Now consider this positive opinion change along with the herding effects already discussed. It is clear why our results concerned us when we thought about them in the context of large-scale, opinion-aggregation tasks in society. We happened to conduct the analysis during the 2012 U.S. presidential election. As we heard electoral poll results of likely voters on the radio, we couldn’t help but wonder: Do these types of polls predict or rather drive election results?
Many of our recent economic crises have herding and bubbles at their core — from housing to mortgage-backed securities. Understanding how herding and bubbles work is the first step toward averting their effects in a multitude of settings.

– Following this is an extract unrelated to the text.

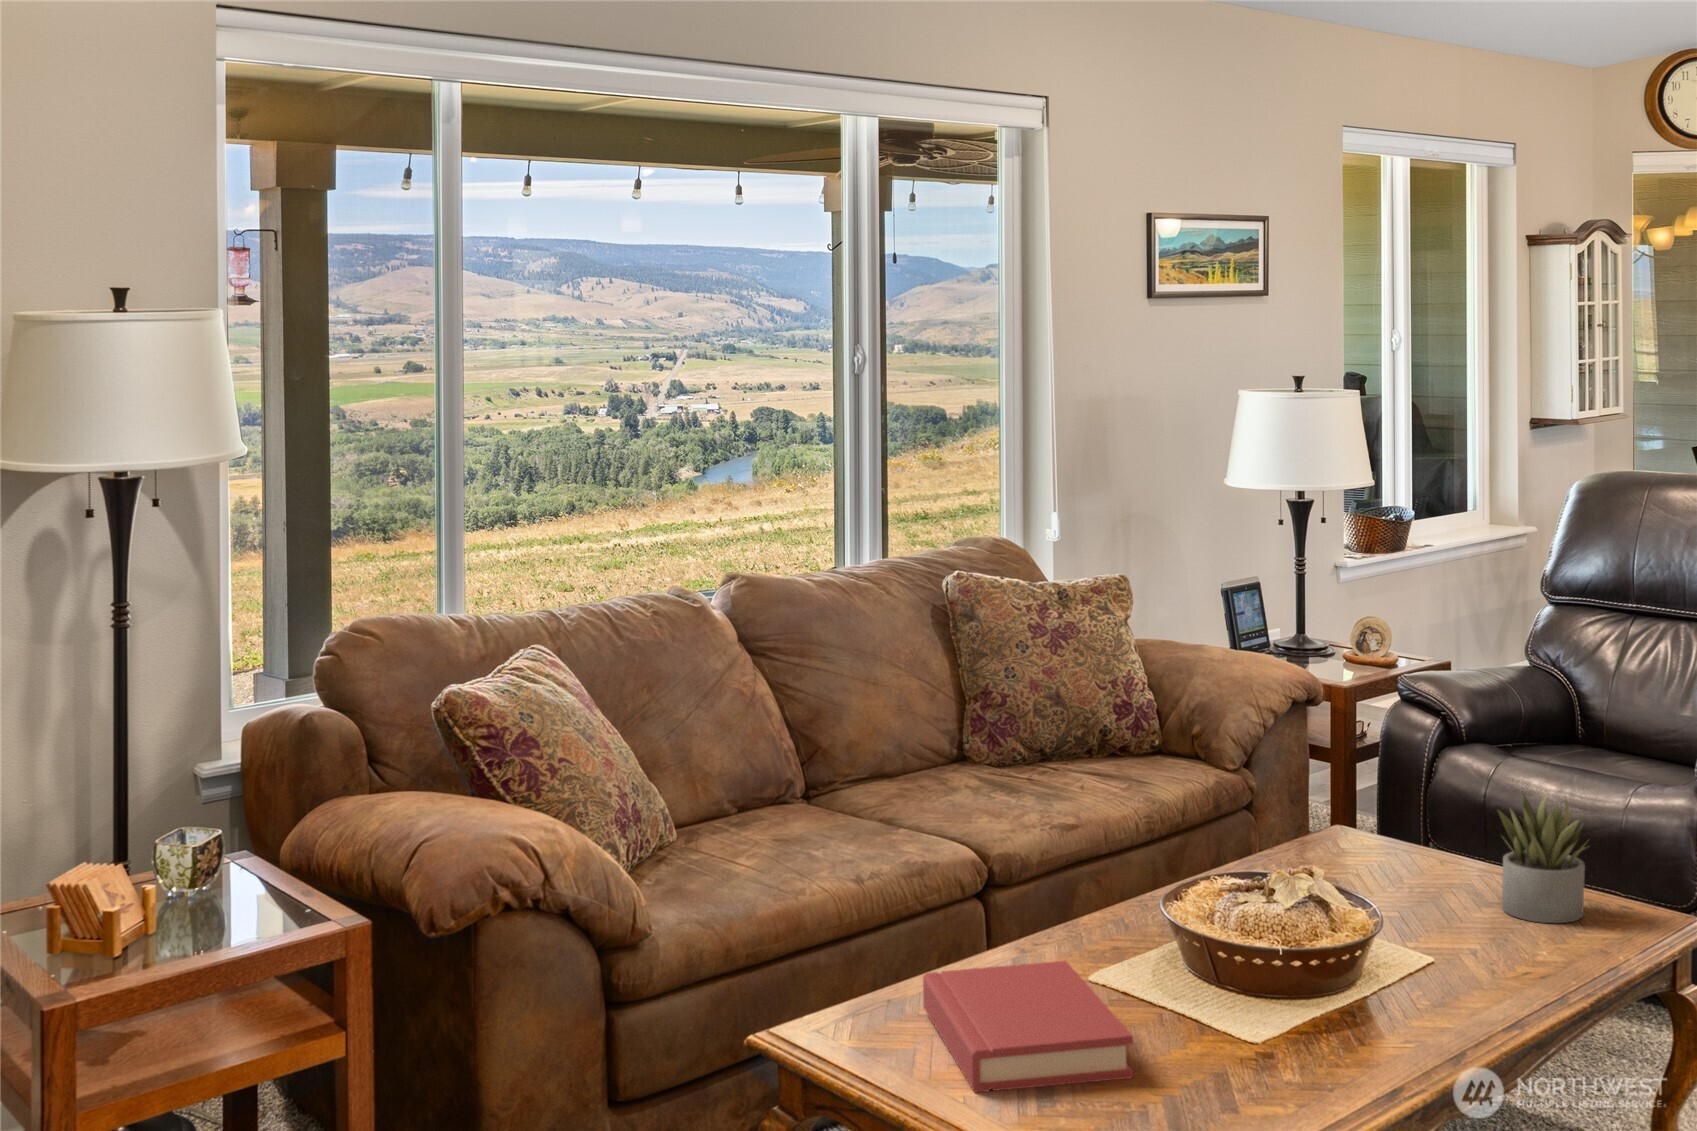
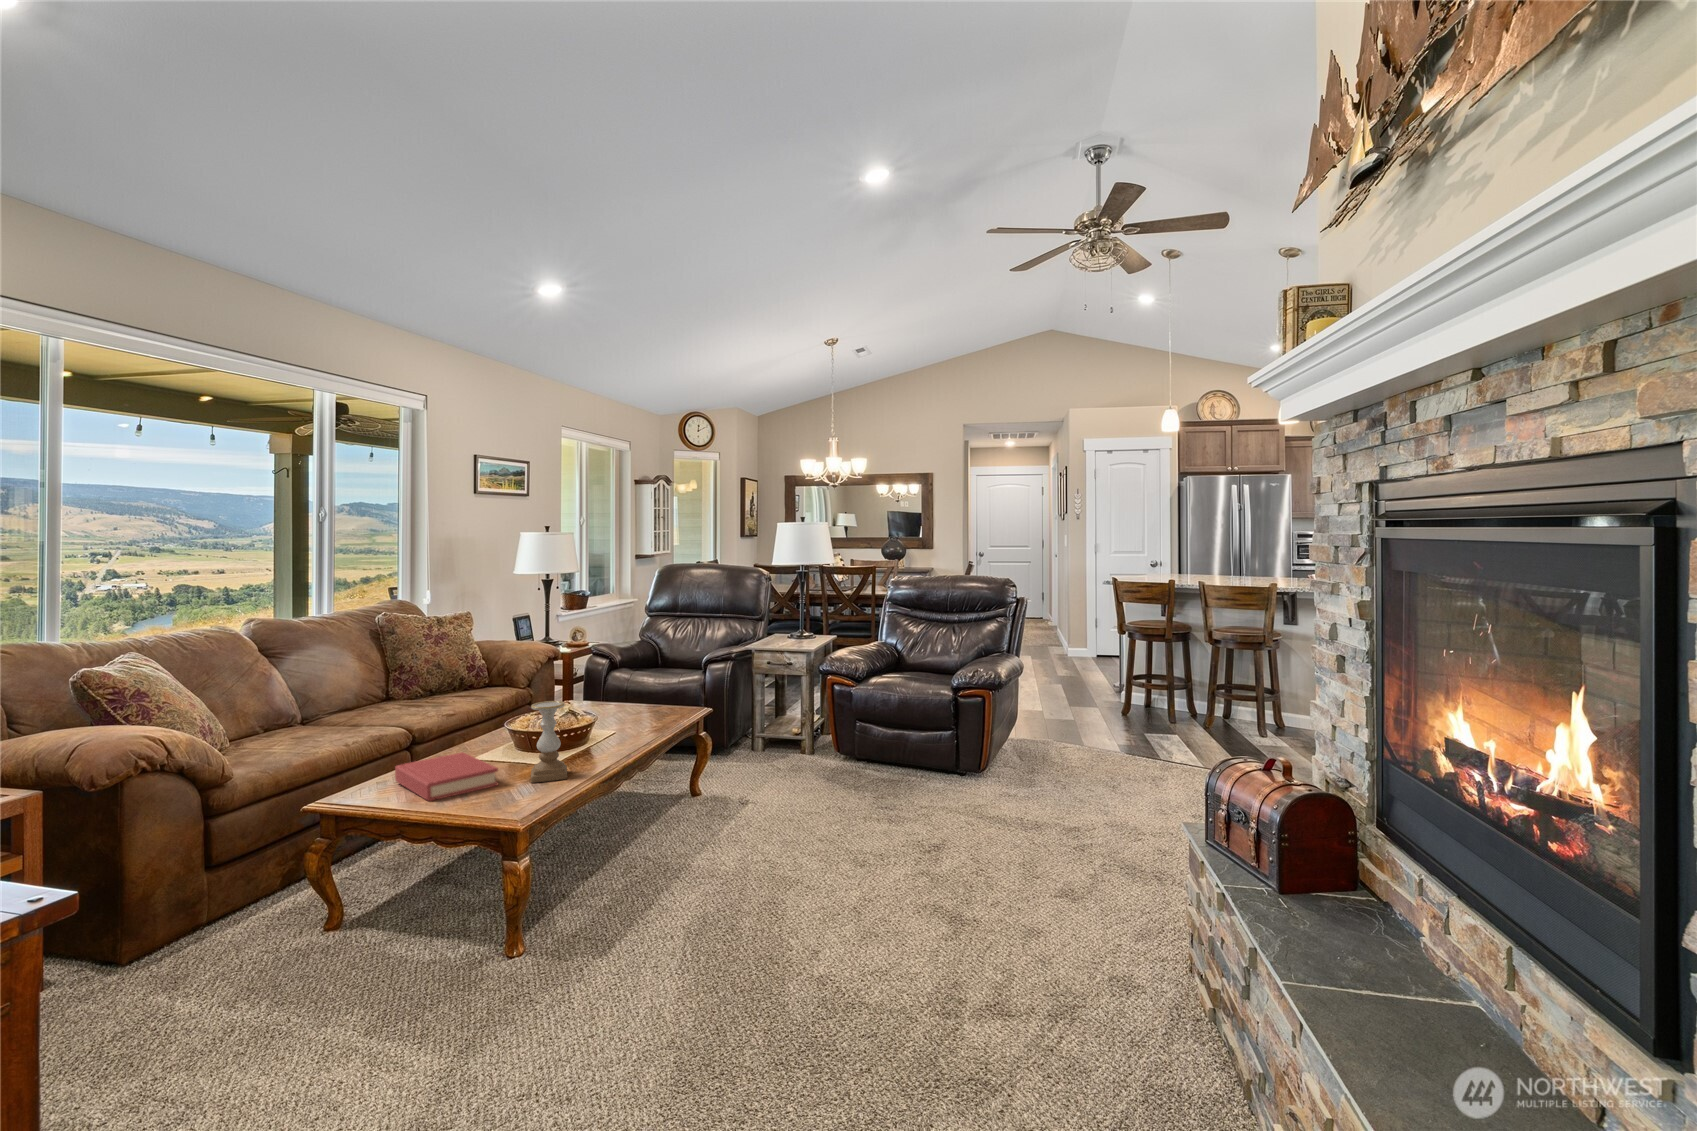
succulent plant: present [1498,791,1586,923] -> none [633,673,666,721]
candle holder: none [1210,882,1302,1100] -> present [531,701,567,783]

More theoretical and experimental research on social influence bias and the ratings bubbles that result from it could therefore contribute not only to the management and marketing of online ratings and the user design of ratings sites but also to policies that keep human social systems from running off the rails. Policy makers and website designers should focus on understanding herding scientifically and creating policies and website designs that short-circuit herding behaviors and help prevent ratings bubbles. It is possible that such policies could reduce herding biases in everything from elections to equity markets and beyond.